The agreement is the latest step in a colossal spending spree by Meta Platforms, the owner of Facebook and Instagram. CEO Mark Zuckerberg has made AI the company’s top priority, pledging to devote hundreds of billions of dollars to “aggressively front-load” computing capacity.
Last month, the executive announced a new initiative called Meta Compute that’s focused on building “tens of gigawatts this decade and hundreds of gigawatts or more over time” to secure a strategic advantage over competitors.
One gigawatt represents the output of a nuclear reactor—enough electricity to power roughly 700,000 homes.
The announcement signals that AMD is keeping pace with larger rival Nvidia, which disclosed its own tie-up with Meta last week. And it shows that broader spending on AI equipment continues to accelerate, even as some investors express fears of an investment bubble.
For Meta, the AMD deal will bring components that are customised to its needs. It also will have the ability to influence how those semiconductors are designed going forward.
“Our ambitions are pretty high,” said Santosh Janardhan, Meta’s head of global infrastructure, who oversees the company’s data centres and their technical architecture. Meta plans to forge ahead with its own in-house custom AI chip efforts and will continue to purchase from Nvidia, with the chips being used to support different workloads.
“At the scale we’re talking at, there’s a place for all three,” Janardhan said during an interview with reporters.

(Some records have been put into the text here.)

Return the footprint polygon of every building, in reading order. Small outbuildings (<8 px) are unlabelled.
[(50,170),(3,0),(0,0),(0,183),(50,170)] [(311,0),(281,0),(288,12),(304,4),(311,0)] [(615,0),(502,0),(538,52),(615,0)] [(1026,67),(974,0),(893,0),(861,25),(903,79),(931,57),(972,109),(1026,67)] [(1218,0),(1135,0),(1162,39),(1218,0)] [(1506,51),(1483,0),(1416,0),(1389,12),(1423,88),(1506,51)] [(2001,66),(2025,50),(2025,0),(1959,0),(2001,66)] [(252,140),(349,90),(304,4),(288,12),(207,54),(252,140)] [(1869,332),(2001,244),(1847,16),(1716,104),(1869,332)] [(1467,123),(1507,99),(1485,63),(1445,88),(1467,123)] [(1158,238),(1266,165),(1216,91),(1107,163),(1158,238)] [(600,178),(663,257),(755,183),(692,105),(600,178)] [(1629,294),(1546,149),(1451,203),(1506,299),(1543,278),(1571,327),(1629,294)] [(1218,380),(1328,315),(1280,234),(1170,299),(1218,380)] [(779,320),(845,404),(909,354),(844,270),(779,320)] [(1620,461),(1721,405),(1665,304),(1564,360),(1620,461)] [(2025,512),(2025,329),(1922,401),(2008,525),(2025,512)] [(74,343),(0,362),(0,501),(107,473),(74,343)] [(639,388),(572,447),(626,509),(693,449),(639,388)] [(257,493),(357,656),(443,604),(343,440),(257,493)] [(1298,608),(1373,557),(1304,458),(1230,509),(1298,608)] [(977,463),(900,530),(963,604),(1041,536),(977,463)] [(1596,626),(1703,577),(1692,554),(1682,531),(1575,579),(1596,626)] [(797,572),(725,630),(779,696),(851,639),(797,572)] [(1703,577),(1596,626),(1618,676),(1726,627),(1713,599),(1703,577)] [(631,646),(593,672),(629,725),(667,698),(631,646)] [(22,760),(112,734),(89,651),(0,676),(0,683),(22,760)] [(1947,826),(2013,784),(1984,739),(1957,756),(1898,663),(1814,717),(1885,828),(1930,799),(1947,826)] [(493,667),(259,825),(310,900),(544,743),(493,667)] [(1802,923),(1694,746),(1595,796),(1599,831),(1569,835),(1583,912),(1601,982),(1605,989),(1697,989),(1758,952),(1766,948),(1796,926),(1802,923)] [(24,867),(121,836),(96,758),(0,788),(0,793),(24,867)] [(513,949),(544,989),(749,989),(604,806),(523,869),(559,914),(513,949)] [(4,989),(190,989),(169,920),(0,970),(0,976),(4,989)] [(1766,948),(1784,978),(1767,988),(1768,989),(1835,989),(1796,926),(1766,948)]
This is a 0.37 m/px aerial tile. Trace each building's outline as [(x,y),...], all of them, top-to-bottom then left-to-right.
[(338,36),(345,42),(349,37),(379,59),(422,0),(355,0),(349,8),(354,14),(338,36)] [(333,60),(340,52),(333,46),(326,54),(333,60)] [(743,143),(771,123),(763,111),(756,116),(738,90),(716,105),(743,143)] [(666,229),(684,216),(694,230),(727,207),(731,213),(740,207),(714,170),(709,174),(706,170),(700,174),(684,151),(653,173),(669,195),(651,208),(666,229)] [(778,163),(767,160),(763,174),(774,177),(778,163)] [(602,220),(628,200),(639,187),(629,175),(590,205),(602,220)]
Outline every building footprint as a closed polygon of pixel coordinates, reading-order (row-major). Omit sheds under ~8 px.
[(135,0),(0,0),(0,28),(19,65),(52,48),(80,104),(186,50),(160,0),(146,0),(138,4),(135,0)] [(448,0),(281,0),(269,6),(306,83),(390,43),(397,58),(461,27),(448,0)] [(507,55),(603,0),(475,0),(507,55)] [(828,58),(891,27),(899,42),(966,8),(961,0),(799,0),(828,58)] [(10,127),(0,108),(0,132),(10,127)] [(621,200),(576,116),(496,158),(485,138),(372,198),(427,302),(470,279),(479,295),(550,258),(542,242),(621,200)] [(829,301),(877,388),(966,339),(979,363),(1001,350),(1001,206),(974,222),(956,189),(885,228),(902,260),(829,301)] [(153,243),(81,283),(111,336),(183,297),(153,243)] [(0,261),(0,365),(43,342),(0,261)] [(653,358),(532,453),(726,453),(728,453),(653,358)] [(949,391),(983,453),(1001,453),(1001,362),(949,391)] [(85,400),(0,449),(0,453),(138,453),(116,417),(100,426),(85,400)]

Janardhan, who now reports directly to Zuckerberg, added that the company hasn’t yet decided which of its data centres will use the new chips delivered through this expanded partnership with AMD. The processors are expected to help with the inference stage of AI—the phase when trained models are put into use.
AMD’s Su said that Meta, which has already helped influence the design of AMD’s chips, will get custom versions of its forthcoming accelerator, the MI450, and successor products. That ability to define more closely what it needs was part of the reason for committing to AMD, Janardhan said.
“What we’re looking to do is go big and accelerate,” AMD’s Su said. “We were on a very good path with Meta, but this actually takes our relationship to the next level.”
Meta is already AMD’s second-largest customer, and will now be increasingly vital to the chipmaker’s growth. AMD reported $34.6 billion in sales last year and is on course to boost revenue by 34% this year, according to Wall Street estimates. The addition of even $10 billion of extra sales would accelerate its efforts to gain ground on Nvidia.
Even with the growth, AMD’s investors have become more skeptical of its prospects in recent weeks. They’re worried that AI highfliers won’t be able to expand fast enough to justify their valuations. After AMD shares surged 77% in 2025, they are down 8.2% so far this year.
The Meta tie-up assumes that AMD shares are just at the start of a longer rally. Some of Meta’s warrants would only vest if the share price reaches $600. The stock closed Monday at $196.60.